INPUT FOR THIS TASK START

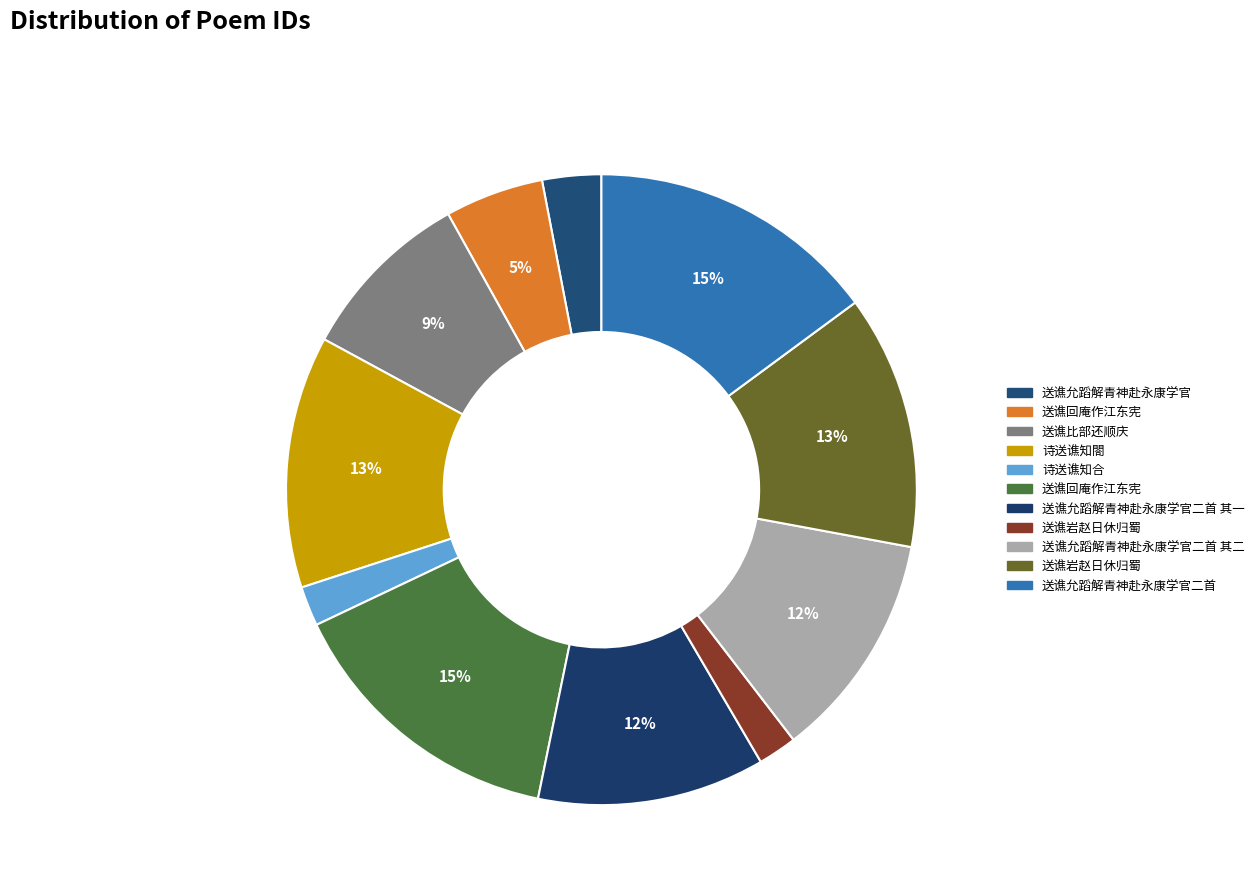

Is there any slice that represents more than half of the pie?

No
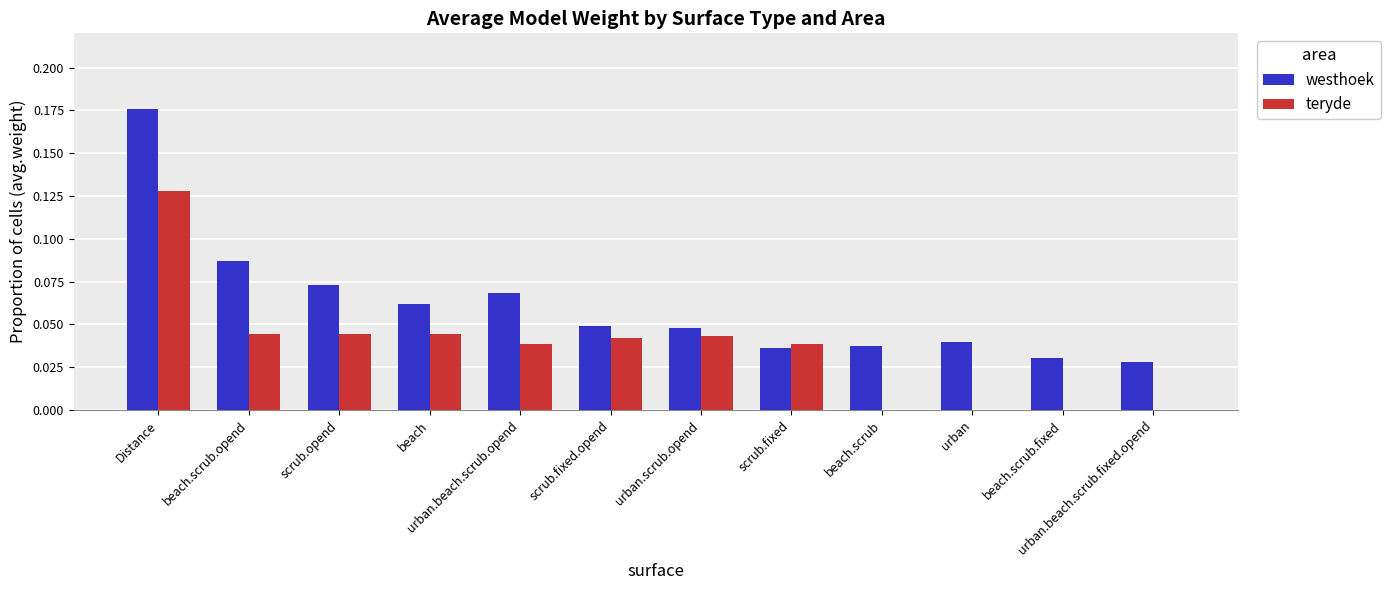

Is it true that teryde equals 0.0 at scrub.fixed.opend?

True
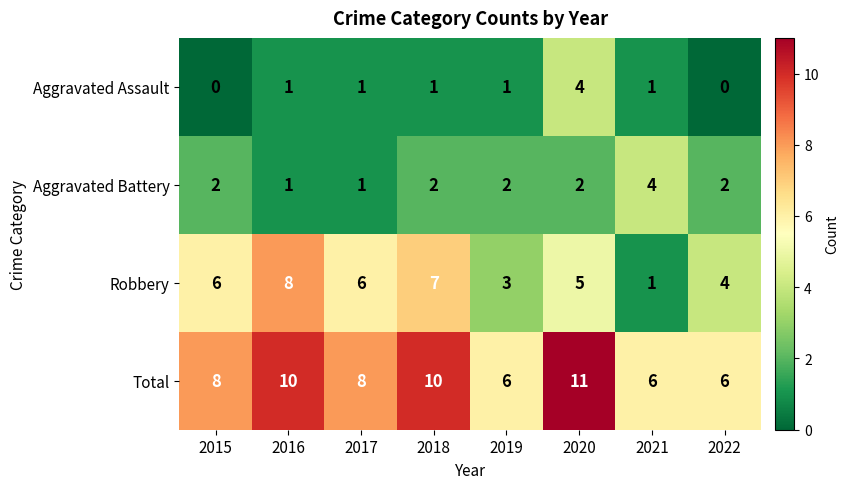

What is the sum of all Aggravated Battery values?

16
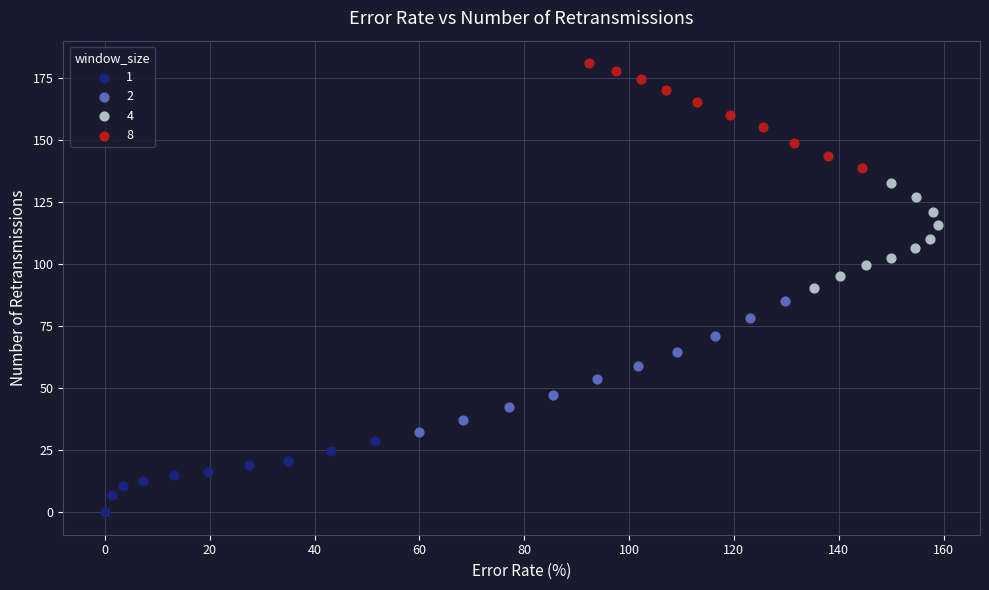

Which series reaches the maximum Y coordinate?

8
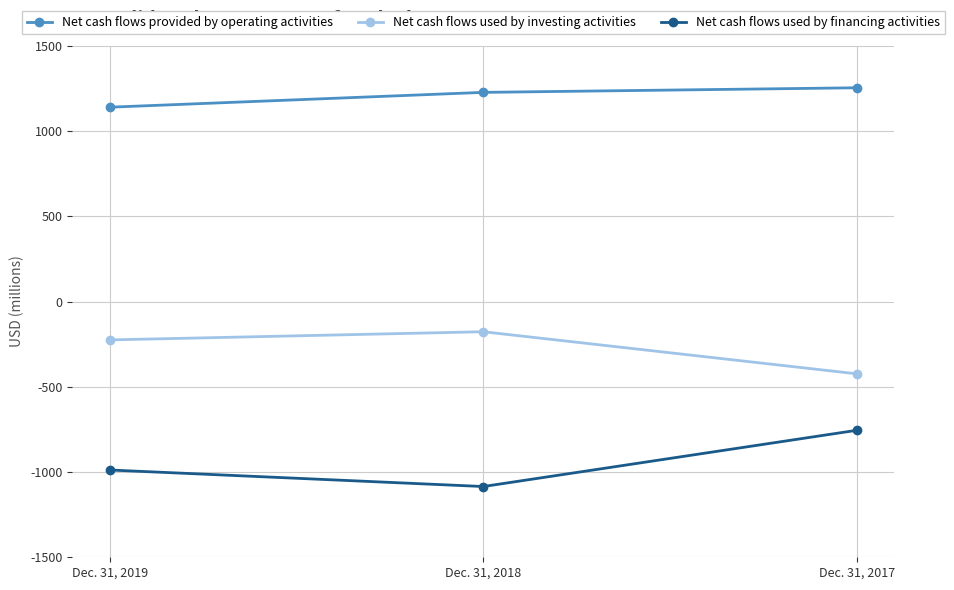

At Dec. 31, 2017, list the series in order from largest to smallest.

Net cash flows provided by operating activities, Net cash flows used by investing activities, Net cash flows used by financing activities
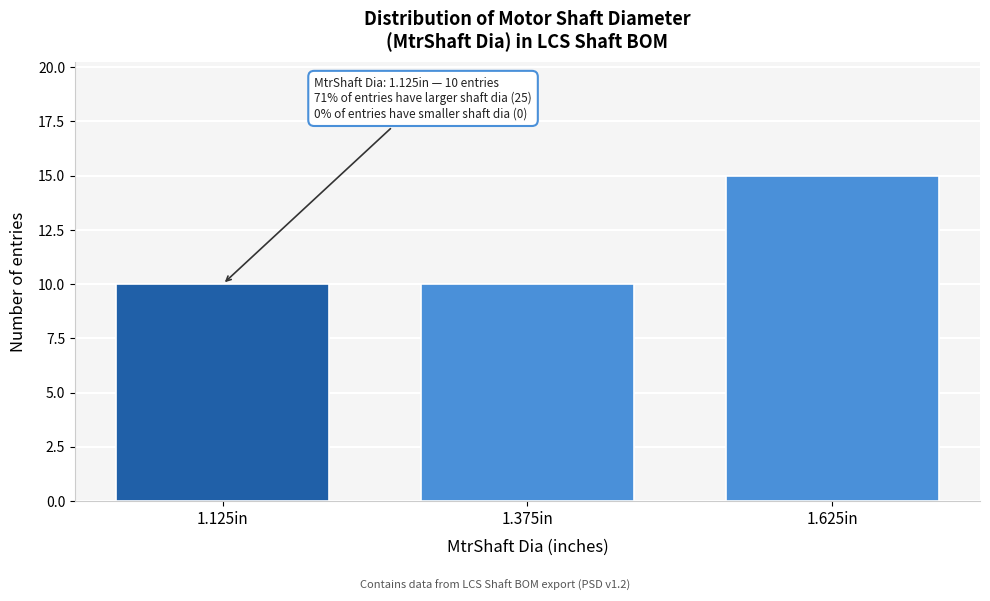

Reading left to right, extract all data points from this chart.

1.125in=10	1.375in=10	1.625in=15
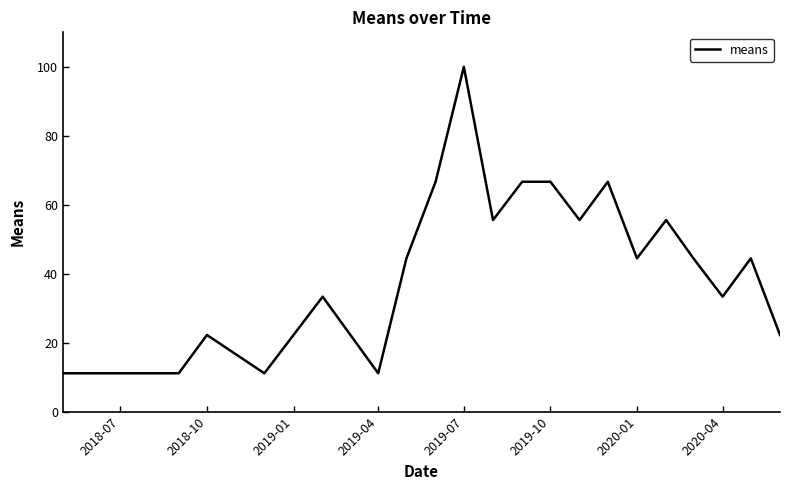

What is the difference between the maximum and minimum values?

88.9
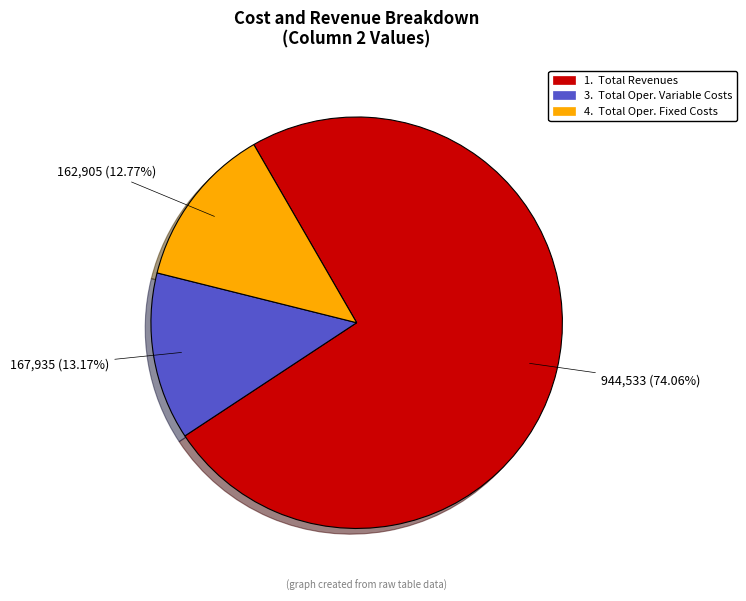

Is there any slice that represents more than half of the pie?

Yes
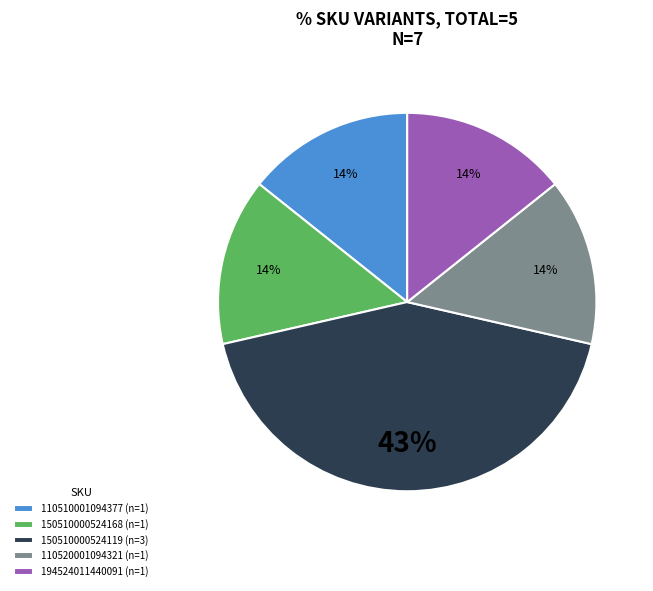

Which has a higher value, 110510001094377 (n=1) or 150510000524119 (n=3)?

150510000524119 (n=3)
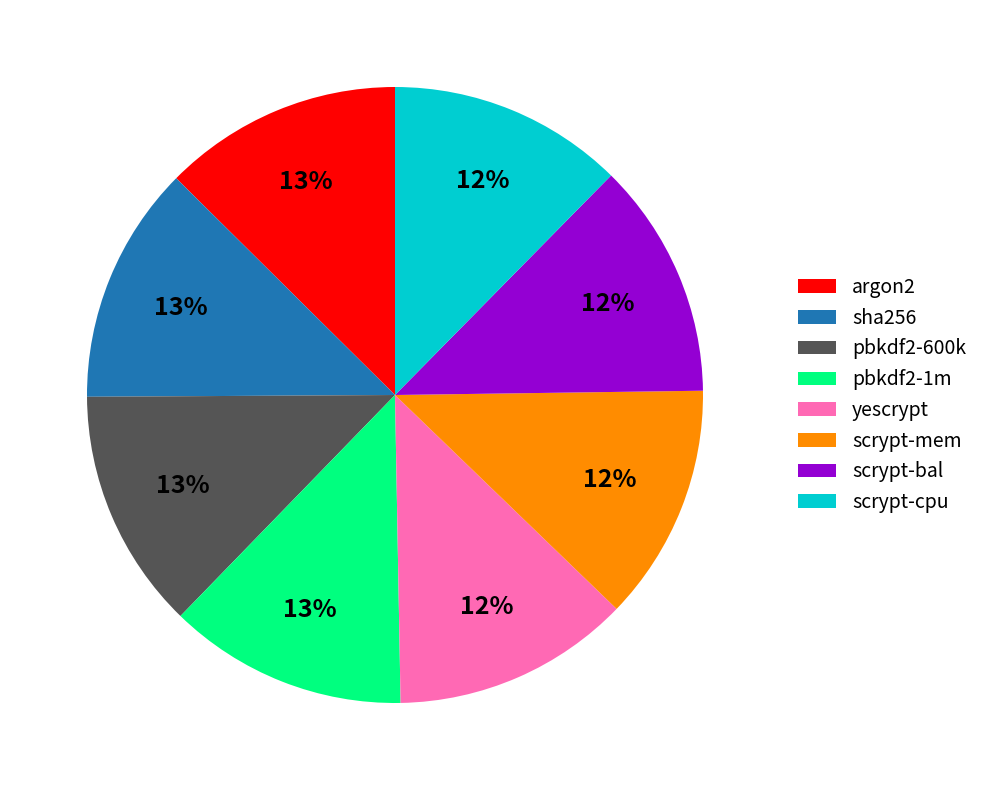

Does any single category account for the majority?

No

INPUT FOR THIS TASK END

**WORK TASK:**
Render every line of the listing above as a Markdown table with two columns, Row and Line. Number the rows in order, skip blank lines, and leave out the pictures.

**RESULT:**
| Row | Line |
|---|---|
| 1 | Is there any slice that represents more than half of the pie? |
| 2 | No |
| 3 | Is it true that teryde equals 0.0 at scrub.fixed.opend? |
| 4 | True |
| 5 | What is the sum of all Aggravated Battery values? |
| 6 | 16 |
| 7 | Which series reaches the maximum Y coordinate? |
| 8 | 8 |
| 9 | At Dec. 31, 2017, list the series in order from largest to smallest. |
| 10 | Net cash flows provided by operating activities, Net cash flows used by investing activities, Net cash flows used by financing activities |
| 11 | Reading left to right, extract all data points from this chart. |
| 12 | 1.125in=10	1.375in=10	1.625in=15 |
| 13 | What is the difference between the maximum and minimum values? |
| 14 | 88.9 |
| 15 | Is there any slice that represents more than half of the pie? |
| 16 | Yes |
| 17 | Which has a higher value, 110510001094377 (n=1) or 150510000524119 (n=3)? |
| 18 | 150510000524119 (n=3) |
| 19 | Does any single category account for the majority? |
| 20 | No |